Susan Barry, an 8th grade language arts teacher at MMS who has been teaching in the district for 41 years, told the Board of Education on Monday night that while she found many strengths in IB, it was not a solution to the current problems at MMS. She noted that MMS is a focus school with many struggling readers, writers and mathematicians. “What they need most are programs designed to meet them where they are and to move them to the next level and the next and the next. I don’t believe IB is that program.”

(According to the NJ Dept. of Education, “Focus Schools comprise about 10% of schools with the overall lowest subgroup performance, a graduation rate below 75% and the widest gaps in achievement between different subgroups of students. Focus Schools receive targeted and tailored solutions to meet the school’s unique needs.”)

Adding rigor was not a good argument for IB, according to Barry, who said, “Rigor already abounds in the halls and classrooms of MMS,” noting the many advanced ELA and math classes, world languages and expanded electives.

In addition, she said, “Core content standards and PARCC have put great stress on an already full curriculum.” She added, “No one of us can do his best when pulled in several different and often contradictory directions.”

“My purpose tonight is to ask the board to please consider not funding IB any longer” as, Barry said, it is not addressing students most urgent needs. “Please put an end to IB and allow our children to focus on getting off the focus schools list and to allow each child to achieve his best.”

Ryan Varney, a teacher at MMS for seven years, likewise said that IB should be ended: “Over the course of the last three years, the district cut numerous special education teachers and doesn’t have enough funding to purchase the sufficient amount of licenses for successful reading and mathematics programs for our students. We are cutting staff and don’t have enough funding for out most needy students.
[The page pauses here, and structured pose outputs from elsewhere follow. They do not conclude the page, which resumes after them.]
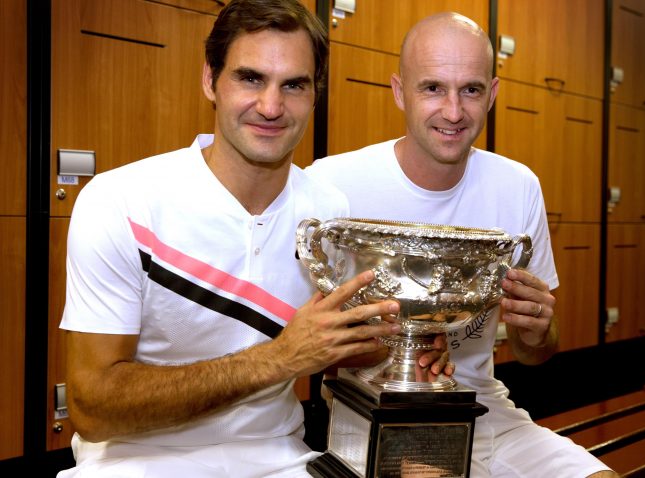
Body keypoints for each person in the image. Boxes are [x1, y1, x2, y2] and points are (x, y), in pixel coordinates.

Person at [57, 1, 410, 476]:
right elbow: (93, 408)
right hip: (134, 461)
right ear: (210, 81)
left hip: (281, 460)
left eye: (294, 85)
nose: (271, 106)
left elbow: (334, 353)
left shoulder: (329, 212)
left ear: (314, 93)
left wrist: (400, 351)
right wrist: (279, 359)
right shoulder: (121, 201)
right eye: (250, 78)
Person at [305, 12, 619, 478]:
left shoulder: (518, 187)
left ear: (491, 94)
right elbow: (307, 349)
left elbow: (538, 352)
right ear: (399, 91)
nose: (453, 111)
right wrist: (396, 345)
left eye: (470, 90)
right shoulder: (333, 186)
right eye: (432, 88)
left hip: (488, 410)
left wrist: (536, 332)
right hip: (376, 415)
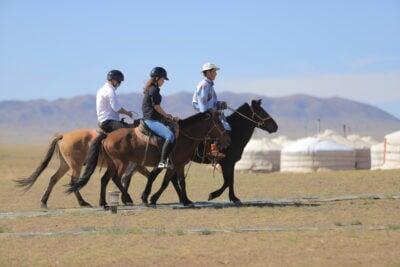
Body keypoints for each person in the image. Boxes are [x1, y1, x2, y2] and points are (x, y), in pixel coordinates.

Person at [142, 67, 179, 169]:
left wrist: (169, 117)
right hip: (150, 120)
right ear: (157, 78)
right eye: (163, 79)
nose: (163, 82)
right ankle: (162, 161)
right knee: (170, 135)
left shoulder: (153, 89)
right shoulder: (153, 89)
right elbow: (156, 106)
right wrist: (166, 115)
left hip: (154, 118)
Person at [192, 62, 231, 158]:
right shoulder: (204, 85)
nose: (216, 74)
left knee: (226, 125)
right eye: (214, 72)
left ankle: (218, 147)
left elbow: (213, 103)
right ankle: (212, 149)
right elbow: (202, 105)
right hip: (206, 114)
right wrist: (209, 115)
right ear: (208, 73)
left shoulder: (209, 86)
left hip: (211, 112)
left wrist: (220, 104)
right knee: (219, 126)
Doesn’t that concern anyone?”

Varney added, “Our priorities as a district need to shift to support our students in our most crucial areas such as our special education program.” She also said that the district needed to support students who are not classified but who are reading below grade level.

George Mauritzen, an MMS math teacher for 18 years asked, “Is there any evidence of MYP closing the achievement gap?
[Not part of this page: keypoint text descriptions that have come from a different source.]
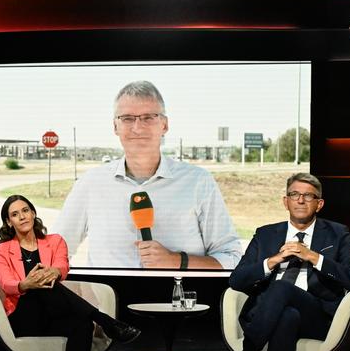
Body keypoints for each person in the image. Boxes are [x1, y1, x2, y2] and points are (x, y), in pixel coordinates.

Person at [204, 172, 350, 351]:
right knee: (286, 316)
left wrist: (314, 257)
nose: (300, 200)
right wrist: (274, 260)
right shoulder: (266, 234)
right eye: (294, 194)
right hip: (271, 315)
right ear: (285, 201)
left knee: (282, 288)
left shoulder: (337, 233)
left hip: (315, 315)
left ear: (319, 204)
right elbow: (237, 280)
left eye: (308, 196)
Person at [54, 81, 241, 269]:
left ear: (164, 125)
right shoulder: (91, 183)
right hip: (108, 290)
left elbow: (231, 258)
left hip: (177, 289)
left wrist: (176, 261)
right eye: (127, 118)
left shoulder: (198, 182)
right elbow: (54, 254)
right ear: (115, 126)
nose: (137, 127)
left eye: (148, 117)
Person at [0, 195, 140, 351]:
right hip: (24, 316)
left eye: (25, 210)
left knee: (81, 324)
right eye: (15, 214)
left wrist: (53, 272)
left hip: (53, 312)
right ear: (9, 222)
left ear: (33, 213)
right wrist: (25, 284)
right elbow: (5, 282)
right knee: (42, 286)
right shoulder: (2, 250)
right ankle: (106, 322)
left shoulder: (55, 241)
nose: (22, 217)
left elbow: (62, 266)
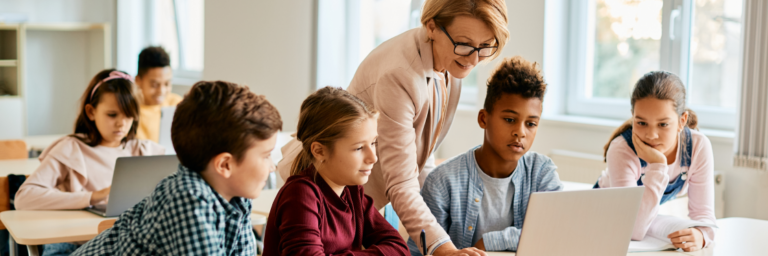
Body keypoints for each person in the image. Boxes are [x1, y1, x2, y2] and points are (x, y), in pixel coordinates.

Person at [278, 1, 510, 255]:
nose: (475, 58)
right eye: (465, 45)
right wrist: (442, 248)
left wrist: (442, 237)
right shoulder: (400, 73)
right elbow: (401, 182)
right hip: (329, 186)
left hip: (356, 197)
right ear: (432, 26)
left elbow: (421, 154)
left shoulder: (451, 62)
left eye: (486, 46)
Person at [73, 80, 282, 255]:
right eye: (265, 156)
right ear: (225, 165)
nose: (273, 166)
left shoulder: (237, 195)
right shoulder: (189, 199)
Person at [413, 57, 562, 254]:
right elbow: (417, 251)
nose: (521, 132)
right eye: (509, 119)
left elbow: (555, 232)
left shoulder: (542, 172)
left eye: (531, 124)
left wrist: (490, 242)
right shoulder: (442, 182)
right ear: (484, 119)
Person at [15, 69, 165, 255]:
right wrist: (93, 196)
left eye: (128, 116)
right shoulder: (70, 149)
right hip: (73, 243)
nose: (121, 124)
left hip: (123, 243)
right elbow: (24, 198)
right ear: (91, 112)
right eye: (112, 115)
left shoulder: (145, 150)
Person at [263, 87, 408, 255]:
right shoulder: (300, 194)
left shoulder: (353, 192)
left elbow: (398, 248)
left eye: (373, 143)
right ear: (319, 151)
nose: (373, 158)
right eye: (359, 147)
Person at [595, 71, 716, 252]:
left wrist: (702, 236)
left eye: (663, 124)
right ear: (633, 115)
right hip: (604, 216)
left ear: (682, 120)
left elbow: (704, 216)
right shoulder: (622, 149)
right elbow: (632, 229)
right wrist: (658, 165)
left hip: (642, 220)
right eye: (641, 123)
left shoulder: (698, 147)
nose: (651, 135)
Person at [134, 46, 183, 143]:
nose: (161, 91)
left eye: (167, 84)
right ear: (138, 81)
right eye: (154, 85)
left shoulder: (177, 104)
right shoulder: (130, 110)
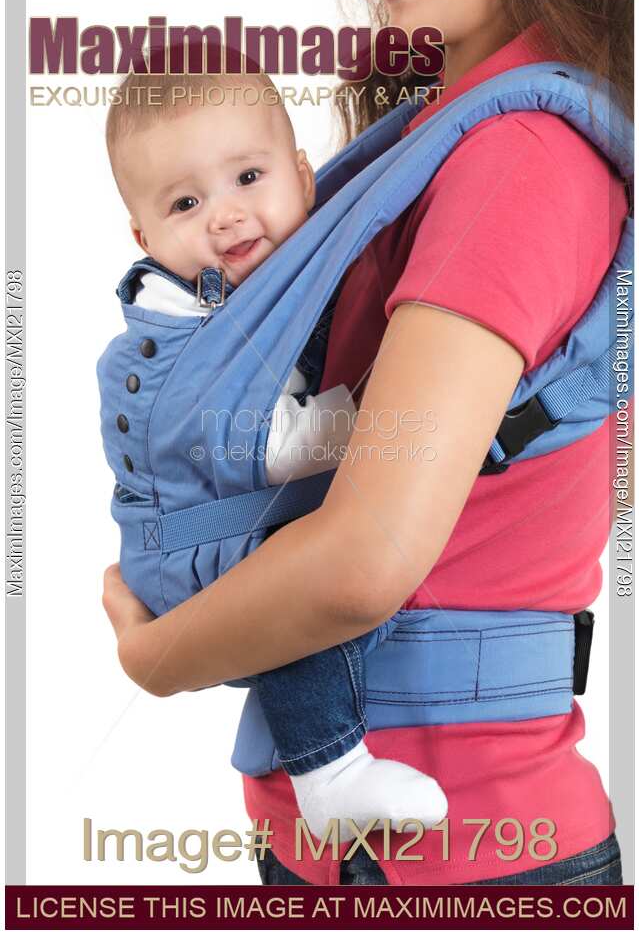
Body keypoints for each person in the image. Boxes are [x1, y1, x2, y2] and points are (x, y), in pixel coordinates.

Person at [102, 0, 631, 885]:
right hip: (350, 841)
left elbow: (363, 561)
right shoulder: (435, 135)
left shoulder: (518, 153)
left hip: (459, 840)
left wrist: (157, 657)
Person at [100, 67, 447, 842]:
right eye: (184, 205)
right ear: (144, 239)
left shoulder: (275, 282)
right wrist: (391, 408)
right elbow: (262, 447)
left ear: (302, 177)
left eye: (248, 178)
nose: (224, 216)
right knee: (299, 577)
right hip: (194, 550)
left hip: (218, 527)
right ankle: (330, 775)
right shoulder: (182, 323)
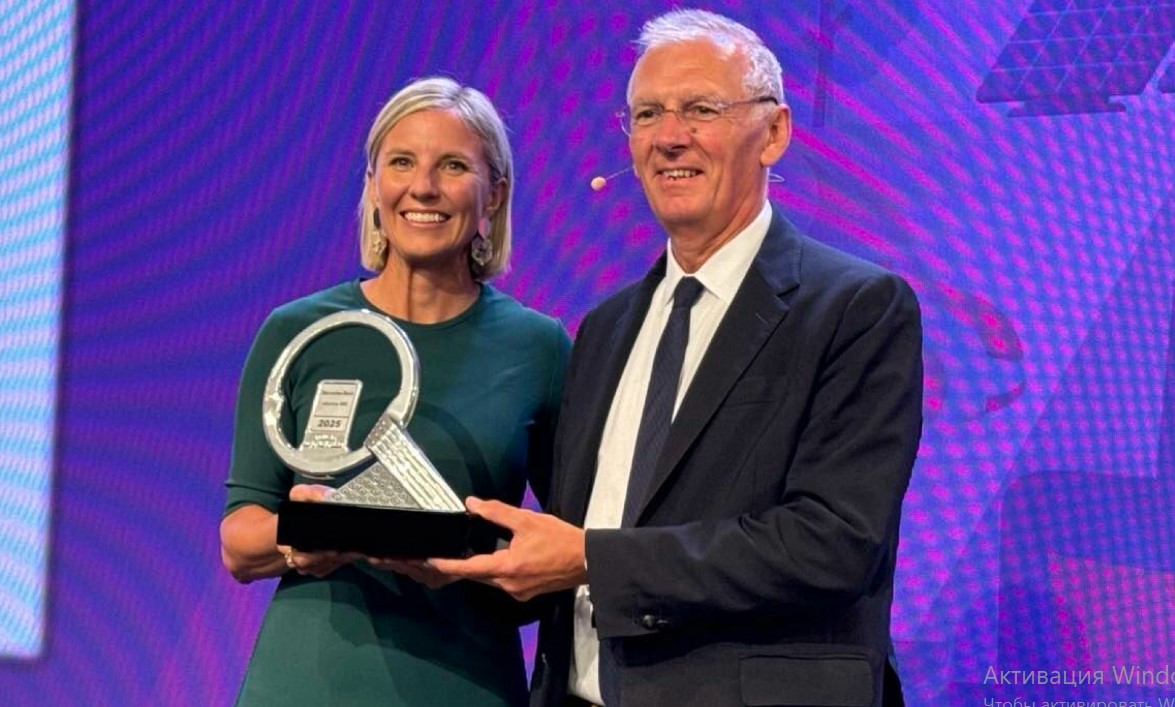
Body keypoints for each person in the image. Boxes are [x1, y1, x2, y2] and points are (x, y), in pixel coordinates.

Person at [430, 10, 923, 707]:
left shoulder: (855, 309)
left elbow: (833, 544)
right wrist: (412, 543)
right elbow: (565, 548)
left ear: (774, 132)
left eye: (700, 109)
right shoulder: (605, 330)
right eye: (647, 114)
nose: (668, 137)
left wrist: (590, 558)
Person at [219, 76, 570, 707]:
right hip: (303, 686)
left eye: (453, 165)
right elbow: (240, 540)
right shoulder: (298, 332)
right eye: (401, 162)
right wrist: (303, 539)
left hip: (464, 683)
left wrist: (469, 558)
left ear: (494, 195)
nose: (423, 187)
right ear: (374, 185)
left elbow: (566, 554)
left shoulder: (538, 348)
Eights grade language arts teacher and team leader Anna Herstatt said teachers were “scrambling” to be masters in many initiatives including “Common Core, PARCC, the Danielson Framework, SGOs, SGPs, PDPs, revised curriculums, new technologies, school-wide and department goals, and a plethora of other concerns.” She said that IB was distracting and taking important energy needed for other initiatives.
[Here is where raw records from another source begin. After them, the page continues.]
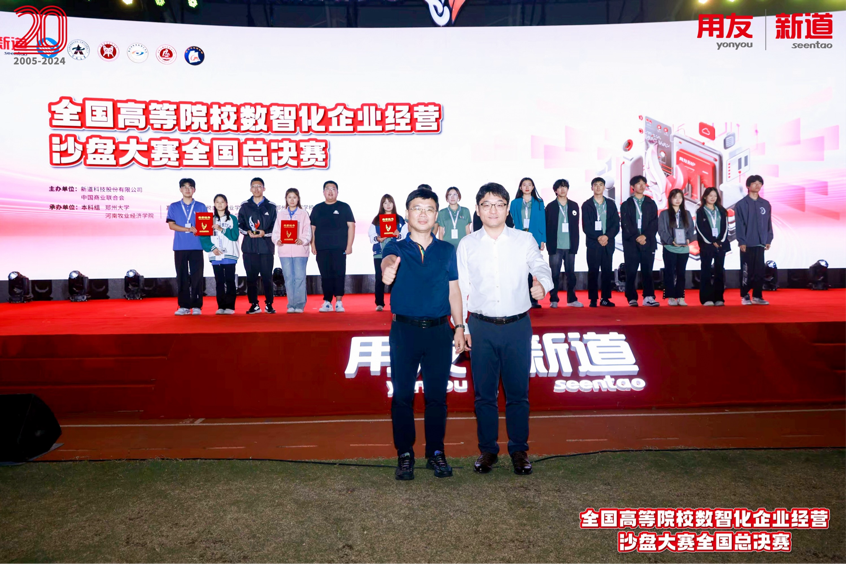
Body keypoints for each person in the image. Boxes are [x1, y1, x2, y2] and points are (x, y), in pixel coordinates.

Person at [457, 182, 554, 476]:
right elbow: (462, 288)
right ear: (478, 210)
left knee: (518, 393)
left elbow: (541, 266)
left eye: (499, 204)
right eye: (486, 204)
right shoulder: (467, 244)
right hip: (481, 327)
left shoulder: (524, 240)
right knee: (484, 395)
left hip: (517, 326)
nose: (493, 210)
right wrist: (461, 326)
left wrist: (542, 284)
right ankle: (488, 450)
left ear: (507, 208)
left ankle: (519, 449)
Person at [381, 188, 466, 481]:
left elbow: (454, 291)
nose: (423, 214)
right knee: (402, 396)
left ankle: (436, 453)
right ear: (407, 213)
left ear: (435, 215)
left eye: (429, 209)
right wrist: (387, 270)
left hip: (439, 332)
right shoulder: (395, 246)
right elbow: (387, 262)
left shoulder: (446, 250)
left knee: (437, 398)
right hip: (404, 332)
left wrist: (460, 326)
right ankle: (405, 454)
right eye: (417, 208)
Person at [310, 180, 355, 312]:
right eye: (328, 189)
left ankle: (339, 302)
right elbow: (312, 228)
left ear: (337, 192)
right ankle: (327, 301)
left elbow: (351, 226)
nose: (330, 191)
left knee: (339, 274)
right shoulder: (317, 208)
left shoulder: (344, 207)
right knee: (325, 275)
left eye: (333, 189)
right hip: (322, 248)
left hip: (339, 248)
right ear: (323, 192)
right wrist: (313, 244)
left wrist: (349, 245)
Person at [166, 178, 206, 315]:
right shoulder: (174, 206)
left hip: (197, 246)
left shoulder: (201, 206)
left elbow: (205, 227)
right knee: (181, 276)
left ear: (194, 190)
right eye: (184, 187)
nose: (187, 189)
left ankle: (197, 305)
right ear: (180, 189)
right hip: (180, 247)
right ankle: (183, 306)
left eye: (190, 187)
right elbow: (171, 225)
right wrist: (188, 229)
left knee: (197, 277)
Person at [237, 178, 277, 315]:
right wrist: (247, 232)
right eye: (253, 186)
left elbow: (276, 227)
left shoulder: (271, 206)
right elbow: (240, 225)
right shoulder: (245, 206)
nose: (256, 189)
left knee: (267, 277)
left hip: (266, 248)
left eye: (259, 186)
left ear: (264, 188)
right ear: (250, 189)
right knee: (251, 278)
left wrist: (265, 233)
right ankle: (254, 304)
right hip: (249, 248)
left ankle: (269, 304)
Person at [620, 175, 660, 307]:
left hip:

“Help us help your children,” said Herstatt. “Remove IB from your program.”

Toi Jackson, a 6th grade history teacher at MMS and a South Orange resident, said that she was “upset that my tax payer dollars are going to this IB program.”

Jackson also made a plea to the Board to “open your ears to the teachers in this district who are in the trenches of the classroom.” She said the teachers were not speaking for themselves “but for our students.”

“We have been the first to implement the program as 6th grade teachers. We gave it a chance before we stood here today … and we just ask that you hear what we’re saying tonight.”

Mark Terenzi, a science teacher at MMS 15 years, echoed Jackson’s comments. “We’ve really given this a chance. You haven’t seen us here. We’re been really trying to make this work and we’re really at the point now where it’s not working.”

Ryan O’Dell, a 6th grade LA at MMS for 19 years, said that although teachers were initially excited about IB, the “IB unit planner is unnecessarily complex.” He said that no one was available to answer teachers’ increasing volume of questions about IB and noted that the MMS principal, IB coordinator and “IB-supporting” superintendent had left the district. Utlimately, he said, IB was hindering teachers’ “time and ability to focus on the art of teaching.”

Mary Dugan, who teaches math at MMS, concluded, “[IB] has done nothing for my students and for teaching other than cause frustration, waste a great deal of time and unfortunately the taxpayers’ money.”